WORK ORDER: Using the listing below, report each line holding the string "Detects".

***

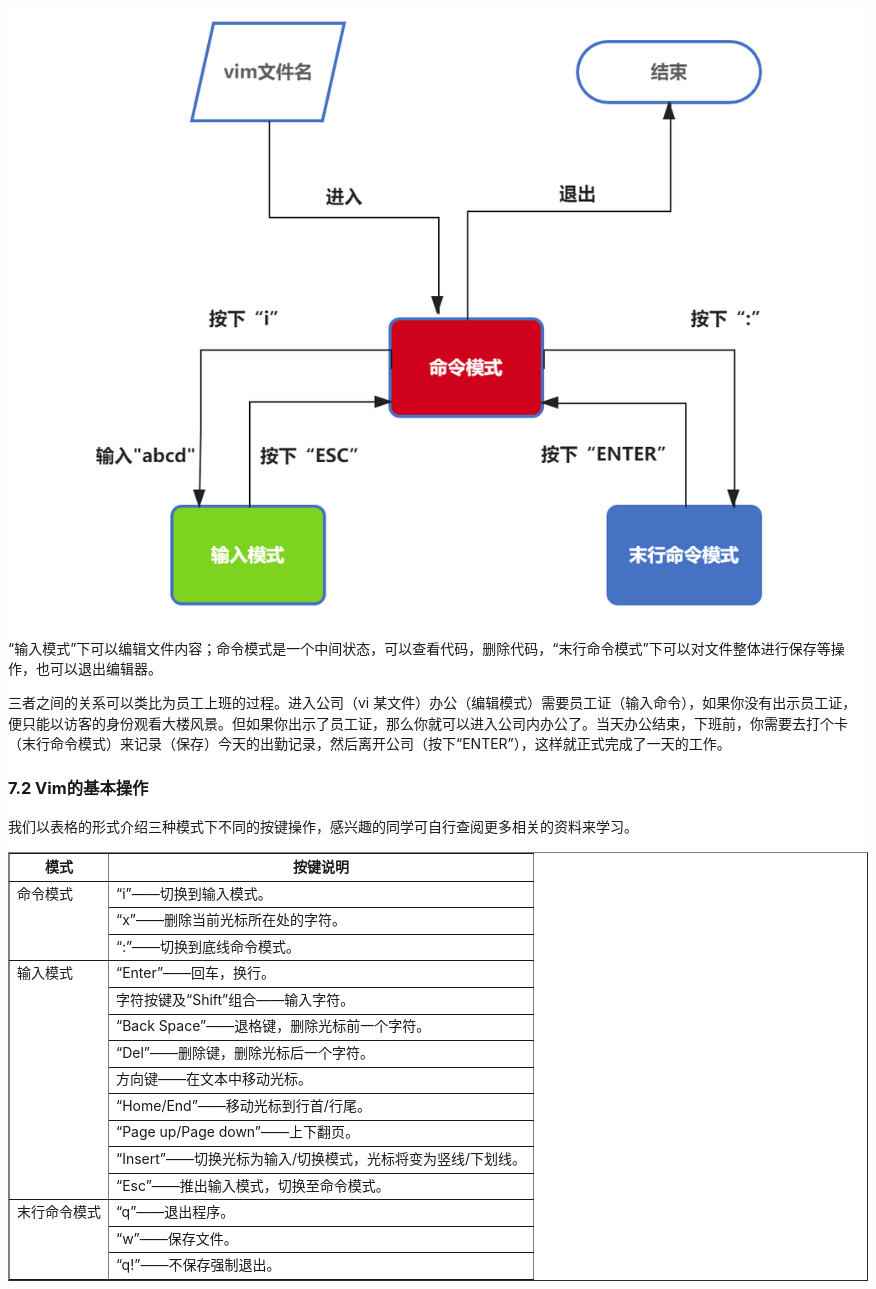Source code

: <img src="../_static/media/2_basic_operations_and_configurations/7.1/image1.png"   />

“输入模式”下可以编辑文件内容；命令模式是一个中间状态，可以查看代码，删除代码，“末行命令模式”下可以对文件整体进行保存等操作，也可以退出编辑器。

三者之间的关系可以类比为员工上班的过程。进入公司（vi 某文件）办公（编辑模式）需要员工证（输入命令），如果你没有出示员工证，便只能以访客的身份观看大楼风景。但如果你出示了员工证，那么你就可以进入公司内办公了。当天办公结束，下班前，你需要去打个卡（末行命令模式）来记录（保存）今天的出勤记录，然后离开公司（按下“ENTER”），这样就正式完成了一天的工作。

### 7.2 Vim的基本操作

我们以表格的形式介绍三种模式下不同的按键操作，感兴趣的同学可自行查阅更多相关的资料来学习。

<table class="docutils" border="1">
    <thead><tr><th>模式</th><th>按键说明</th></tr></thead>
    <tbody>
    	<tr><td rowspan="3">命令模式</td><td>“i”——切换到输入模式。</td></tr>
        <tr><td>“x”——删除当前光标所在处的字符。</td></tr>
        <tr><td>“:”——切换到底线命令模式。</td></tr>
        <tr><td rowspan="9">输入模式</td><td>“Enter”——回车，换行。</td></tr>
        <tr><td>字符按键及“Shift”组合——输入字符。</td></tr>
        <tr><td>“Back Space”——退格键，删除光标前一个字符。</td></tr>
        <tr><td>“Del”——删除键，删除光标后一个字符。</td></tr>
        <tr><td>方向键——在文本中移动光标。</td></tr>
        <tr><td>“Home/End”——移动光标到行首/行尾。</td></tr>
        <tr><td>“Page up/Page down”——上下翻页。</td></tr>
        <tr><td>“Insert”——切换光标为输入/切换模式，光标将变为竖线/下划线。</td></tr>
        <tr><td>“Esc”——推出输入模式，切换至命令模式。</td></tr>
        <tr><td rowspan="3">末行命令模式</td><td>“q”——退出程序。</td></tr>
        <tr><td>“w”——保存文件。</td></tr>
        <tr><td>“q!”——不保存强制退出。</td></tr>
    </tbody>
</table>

***

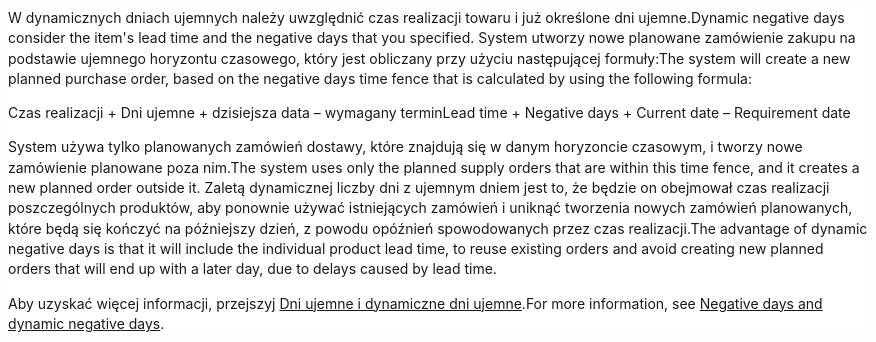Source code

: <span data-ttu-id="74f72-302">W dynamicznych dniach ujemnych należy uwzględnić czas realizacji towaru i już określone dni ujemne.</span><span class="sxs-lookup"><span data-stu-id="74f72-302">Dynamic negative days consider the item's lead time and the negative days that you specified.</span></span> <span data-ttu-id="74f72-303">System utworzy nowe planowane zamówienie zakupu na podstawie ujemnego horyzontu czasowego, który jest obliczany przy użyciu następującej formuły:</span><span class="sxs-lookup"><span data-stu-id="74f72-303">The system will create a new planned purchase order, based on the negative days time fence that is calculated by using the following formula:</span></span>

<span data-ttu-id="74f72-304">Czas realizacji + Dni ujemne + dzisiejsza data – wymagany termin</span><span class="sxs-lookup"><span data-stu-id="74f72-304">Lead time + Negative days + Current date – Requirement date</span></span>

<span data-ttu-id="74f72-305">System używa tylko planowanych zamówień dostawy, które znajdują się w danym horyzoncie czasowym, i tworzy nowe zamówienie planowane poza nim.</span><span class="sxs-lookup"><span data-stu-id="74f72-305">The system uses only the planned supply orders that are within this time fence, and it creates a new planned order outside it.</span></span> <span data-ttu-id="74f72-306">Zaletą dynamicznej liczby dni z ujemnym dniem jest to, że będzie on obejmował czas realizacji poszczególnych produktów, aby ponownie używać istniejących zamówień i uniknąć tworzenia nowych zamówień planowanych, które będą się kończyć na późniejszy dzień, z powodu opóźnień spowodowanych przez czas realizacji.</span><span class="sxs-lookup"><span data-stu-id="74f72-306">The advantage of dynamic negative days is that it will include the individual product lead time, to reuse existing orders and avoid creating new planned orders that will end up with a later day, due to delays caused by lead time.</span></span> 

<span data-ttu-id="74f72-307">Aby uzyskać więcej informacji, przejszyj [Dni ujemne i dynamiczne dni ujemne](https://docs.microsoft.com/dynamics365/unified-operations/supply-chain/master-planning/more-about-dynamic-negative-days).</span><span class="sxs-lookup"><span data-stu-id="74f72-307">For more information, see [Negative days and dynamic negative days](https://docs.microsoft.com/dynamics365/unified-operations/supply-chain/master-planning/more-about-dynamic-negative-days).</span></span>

***

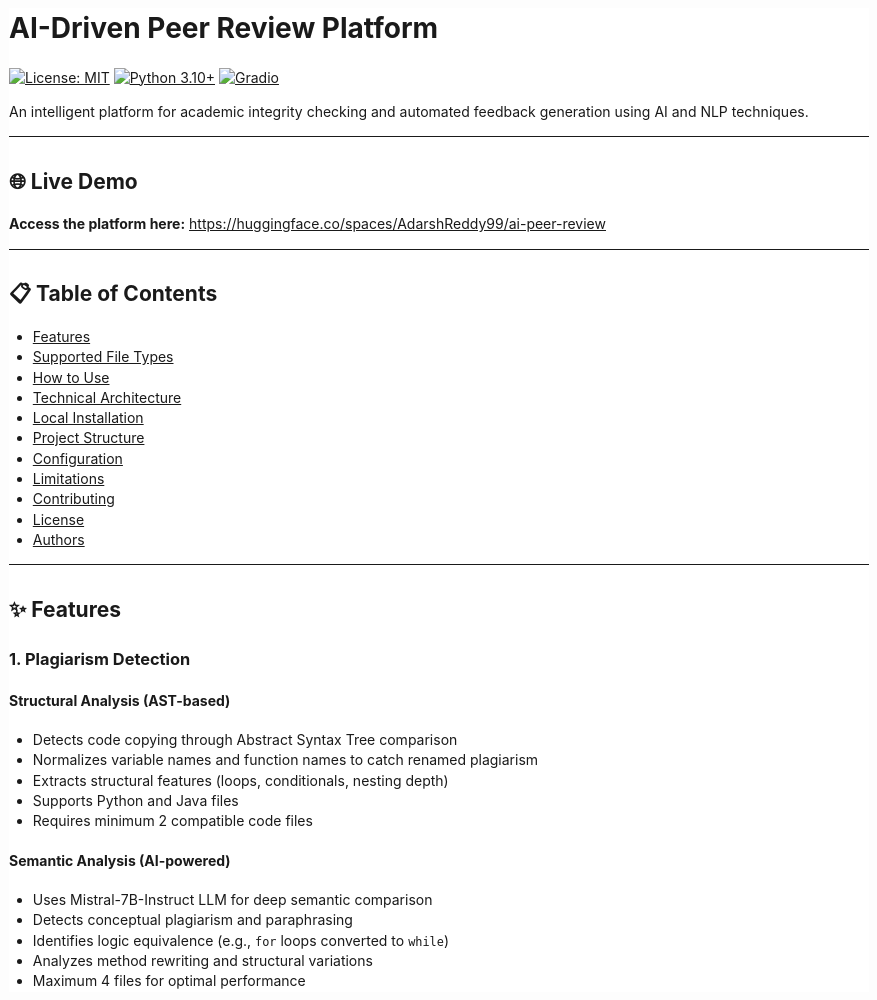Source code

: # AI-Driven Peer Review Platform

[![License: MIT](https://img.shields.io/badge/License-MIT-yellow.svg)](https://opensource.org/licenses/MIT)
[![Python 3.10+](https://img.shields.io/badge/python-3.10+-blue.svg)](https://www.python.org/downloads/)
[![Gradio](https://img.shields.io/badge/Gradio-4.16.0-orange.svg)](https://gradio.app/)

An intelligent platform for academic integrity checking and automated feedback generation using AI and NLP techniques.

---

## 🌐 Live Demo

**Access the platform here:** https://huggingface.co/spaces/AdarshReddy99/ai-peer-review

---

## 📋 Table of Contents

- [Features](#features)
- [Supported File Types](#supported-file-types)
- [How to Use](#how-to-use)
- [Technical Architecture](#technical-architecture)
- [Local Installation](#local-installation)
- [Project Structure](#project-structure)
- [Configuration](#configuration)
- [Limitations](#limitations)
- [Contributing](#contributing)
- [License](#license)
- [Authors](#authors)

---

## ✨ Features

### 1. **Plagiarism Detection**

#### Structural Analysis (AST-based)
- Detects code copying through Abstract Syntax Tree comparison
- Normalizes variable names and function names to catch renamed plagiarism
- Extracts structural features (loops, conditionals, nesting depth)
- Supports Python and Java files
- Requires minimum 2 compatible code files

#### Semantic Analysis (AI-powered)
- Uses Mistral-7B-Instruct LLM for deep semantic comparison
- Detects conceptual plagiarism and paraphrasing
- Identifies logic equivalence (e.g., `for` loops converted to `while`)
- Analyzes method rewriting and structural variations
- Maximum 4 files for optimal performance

***

EXPECTED ANSWER:
- Detects code copying through Abstract Syntax Tree comparison
- Detects conceptual plagiarism and paraphrasing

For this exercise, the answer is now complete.